The whole point of this, is to show that in this game - there are some instances in which it is clearly more favorable to perform "Action A" and some instances in which it is clearly more favorable to perform "Action B"

I tried to imagine the following situation:

  • Player 1 always starts the game
  • Players take turns rolling a 6 sided die (singular of "dice").

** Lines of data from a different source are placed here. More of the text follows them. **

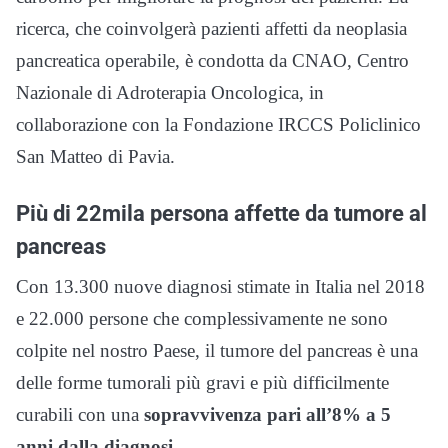
ricerca, che coinvolgerà pazienti affetti da neoplasia
pancreatica operabile, è condotta da CNAO, Centro
Nazionale di Adroterapia Oncologica, in
collaborazione con la Fondazione IRCCS Policlinico
San Matteo di Pavia.
Più di 22mila persona affette da tumore al
pancreas
Con 13.300 nuove diagnosi stimate in Italia nel 2018
e 22.000 persone che complessivamente ne sono
colpite nel nostro Paese, il tumore del pancreas è una
delle forme tumorali più gravi e più difficilmente
curabili con una
sopravvivenza pari all’8% a 5
anni dalla diagnosi
.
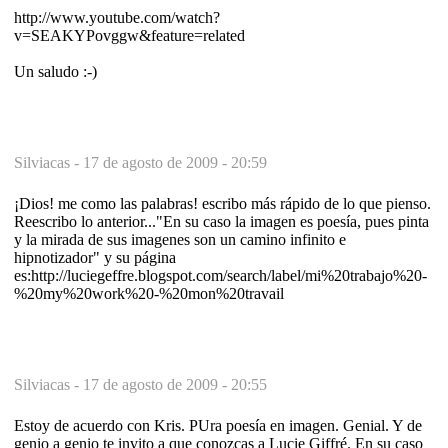
http://www.youtube.com/watch?
v=SEAKYPovggw&feature=related
Un saludo :-)
Silviacas -
17 de agosto de 2009 - 20:59
¡Dios! me como las palabras! escribo más rápido de lo que pienso.
Reescribo lo anterior..."En su caso la imagen es poesía, pues pinta
y la mirada de sus imagenes son un camino infinito e
hipnotizador" y su página
es:http://luciegeffre.blogspot.com/search/label/mi%20trabajo%20-
%20my%20work%20-%20mon%20travail
Silviacas -
17 de agosto de 2009 - 20:55
Estoy de acuerdo con Kris. PUra poesía en imagen. Genial. Y de
genio a genio te invito a que conozcas a Lucie Giffré. En su caso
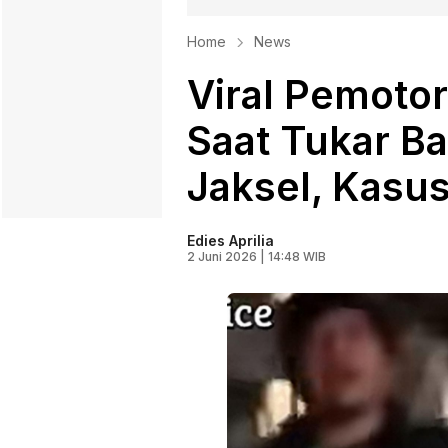
Home
News
Viral Pemotor
Saat Tukar Bat
Jaksel, Kasus
Edies Aprilia
2 Juni 2026 | 14:48 WIB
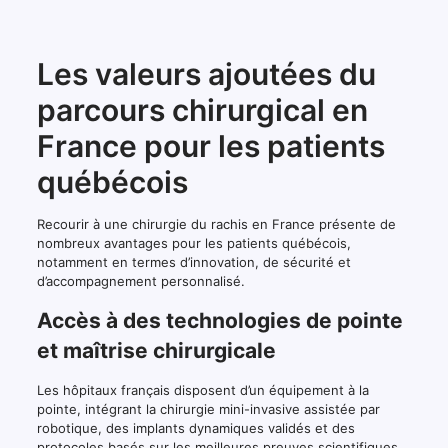
Les valeurs ajoutées du
parcours chirurgical en
France pour les patients
québécois
Recourir à une chirurgie du rachis en France présente de
nombreux avantages pour les patients québécois,
notamment en termes d’innovation, de sécurité et
d’accompagnement personnalisé.
Accès à des technologies de pointe
et maîtrise chirurgicale
Les hôpitaux français disposent d’un équipement à la
pointe, intégrant la chirurgie mini-invasive assistée par
robotique, des implants dynamiques validés et des
protocoles basés sur les meilleures preuves scientifiques.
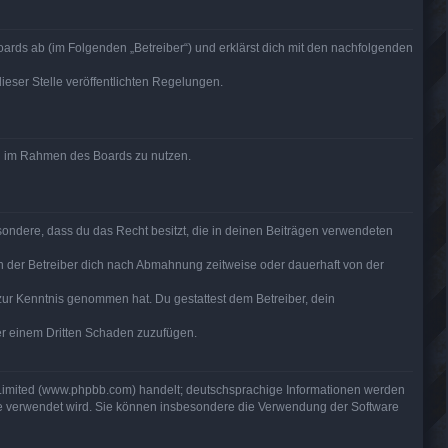
ards ab (im Folgenden „Betreiber“) und erklärst dich mit den nachfolgenden
ieser Stelle veröffentlichten Regelungen.
rag im Rahmen des Boards zu nutzen.
besondere, dass du das Recht besitzt, die in deinen Beiträgen verwendeten
n der Betreiber dich nach Abmahnung zeitweise oder dauerhaft von der
ht zur Kenntnis genommen hat. Du gestattest dem Betreiber, dein
der einem Dritten Schaden zuzufügen.
 Limited (www.phpbb.com) handelt; deutschsprachige Informationen werden
are verwendet wird. Sie können insbesondere die Verwendung der Software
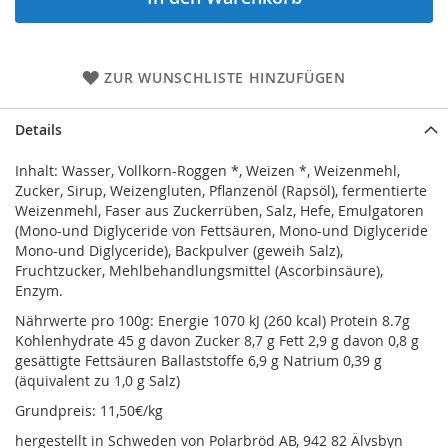
ZUR WUNSCHLISTE HINZUFÜGEN
Details
Inhalt: Wasser, Vollkorn-Roggen *, Weizen *, Weizenmehl,
Zucker, Sirup, Weizengluten, Pflanzenöl (Rapsöl), fermentierte
Weizenmehl, Faser aus Zuckerrüben, Salz, Hefe, Emulgatoren
(Mono-und Diglyceride von Fettsäuren, Mono-und Diglyceride
Mono-und Diglyceride), Backpulver (geweih Salz),
Fruchtzucker, Mehlbehandlungsmittel (Ascorbinsäure),
Enzym.
Nährwerte pro 100g: Energie 1070 kJ (260 kcal) Protein 8.7g
Kohlenhydrate 45 g davon Zucker 8,7 g Fett 2,9 g davon 0,8 g
gesättigte Fettsäuren Ballaststoffe 6,9 g Natrium 0,39 g
(äquivalent zu 1,0 g Salz)
Grundpreis: 11,50€/kg
hergestellt in Schweden von Polarbröd AB, 942 82 Älvsbyn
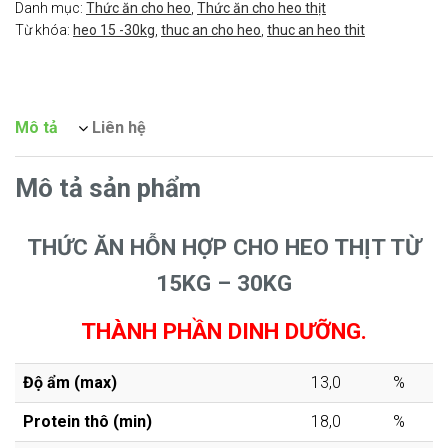
Danh mục:
Thức ăn cho heo
,
Thức ăn cho heo thịt
Từ khóa:
heo 15 -30kg
,
thuc an cho heo
,
thuc an heo thit
Mô tả
Liên hệ
Mô tả sản phẩm
THỨC ĂN HỖN HỢP CHO HEO THỊT TỪ
15KG – 30KG
THÀNH PHẦN DINH DƯỠNG.
Độ ẩm (max)
13,0
%
Protein thô (min)
18,0
%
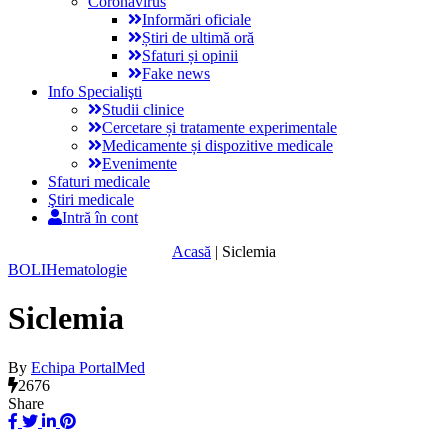
Coronavirus
Informări oficiale
Știri de ultimă oră
Sfaturi și opinii
Fake news
Info Specialişti
Studii clinice
Cercetare și tratamente experimentale
Medicamente și dispozitive medicale
Evenimente
Sfaturi medicale
Ştiri medicale
Intră în cont
Acasă
|
Siclemia
BOLI
Hematologie
Siclemia
By
Echipa PortalMed
2676
Share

Player 1 rolls, Player 2 rolls, Player 1 rolls, Player 2 rolls, etc.
  • For example, Player 1 first turn = 4, Player 1 second turn = 6, Player 1 third turn = 5 : Player 1 Current Score = 4 + 6 + 5 = 15
  • The first roll for Player 1 is kept hidden from Player 2 and the first roll of Player 2 is kept hidden from Player 1
  • A player wins the game when the sum of all rolls that he has made is exactly "25"
  • A player looses if his sum is more than "25".
  • If both players have exactly "25", they "tie", and if both players go over "25" they both tie.
  • At any time, a player can decide to "hold" - for instance, the sum of all previous rolls for Player 1 might be "22". Player 1 might decide it's too risky to continue playing for a perfect score of "25" and decides to "hold" and can not roll anymore - in this case Player 2 gets to keep rolling until Player 2 decides to "hold"
  • When both players are done, they reveal their first roll to each other : the player with the closest sum to 25 wins and any player with a sum over 25 automatically loses.
  • Players have the ability to "bluff" - for instance, a player might have rolled over 25, but he can keep rolling and give the other player the impression that his first roll was a low number (e.g. "1"), and is still not eliminated and trying to get close to 25. This might "trick" the other player to incurring extra risk by continuing to roll and end up losing.

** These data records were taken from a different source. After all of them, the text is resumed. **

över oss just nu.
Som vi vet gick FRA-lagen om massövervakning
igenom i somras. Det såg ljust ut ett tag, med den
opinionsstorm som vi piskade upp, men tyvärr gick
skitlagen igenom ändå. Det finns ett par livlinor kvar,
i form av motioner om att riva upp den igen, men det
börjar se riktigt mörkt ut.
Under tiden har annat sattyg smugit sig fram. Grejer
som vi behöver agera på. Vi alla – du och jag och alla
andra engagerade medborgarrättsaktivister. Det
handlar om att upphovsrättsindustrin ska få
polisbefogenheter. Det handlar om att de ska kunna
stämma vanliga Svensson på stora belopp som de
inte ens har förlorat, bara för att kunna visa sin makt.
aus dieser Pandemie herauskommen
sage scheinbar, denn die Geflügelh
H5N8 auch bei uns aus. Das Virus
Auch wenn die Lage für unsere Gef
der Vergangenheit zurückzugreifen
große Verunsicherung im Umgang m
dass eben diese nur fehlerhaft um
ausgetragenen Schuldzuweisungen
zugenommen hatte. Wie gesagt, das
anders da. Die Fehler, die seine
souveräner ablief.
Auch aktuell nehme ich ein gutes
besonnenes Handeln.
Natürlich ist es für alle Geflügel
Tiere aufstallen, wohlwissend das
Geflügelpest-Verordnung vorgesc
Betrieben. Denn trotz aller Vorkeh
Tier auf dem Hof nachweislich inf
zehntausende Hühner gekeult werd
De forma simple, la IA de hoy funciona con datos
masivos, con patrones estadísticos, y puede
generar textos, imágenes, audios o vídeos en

In the above game, "Action A" could be to "keep rolling" and "Action B" could be to "hold".

I would like to analyze this game using Game Theory - for instance:

  • Suppose I write a computer simulation in which this game is randomly played 1000 times
  • For the sake of the simulation, let's assume that a player can choose to "continue" with probability 0.5 and "hold" with probability 0.5 .

My Question: When we analyze the results and outcomes of these 1000 random simulations, would it be possible to make a "chart" that shows for Player 1 at any given time:

  • Based on the number of rolls made by Player 2 (e.g. Player 2 has rolled the dice 3 times)
  • Based on the current sum of Player 2 excluding his first hidden roll (e.g. Player 2 has a sum of 14)
  • Based on the number of rolls made by Player 1
  • Based on the current of Player including his first hidden roll

Whether Player 1 should keep playing or whether he should stop playing?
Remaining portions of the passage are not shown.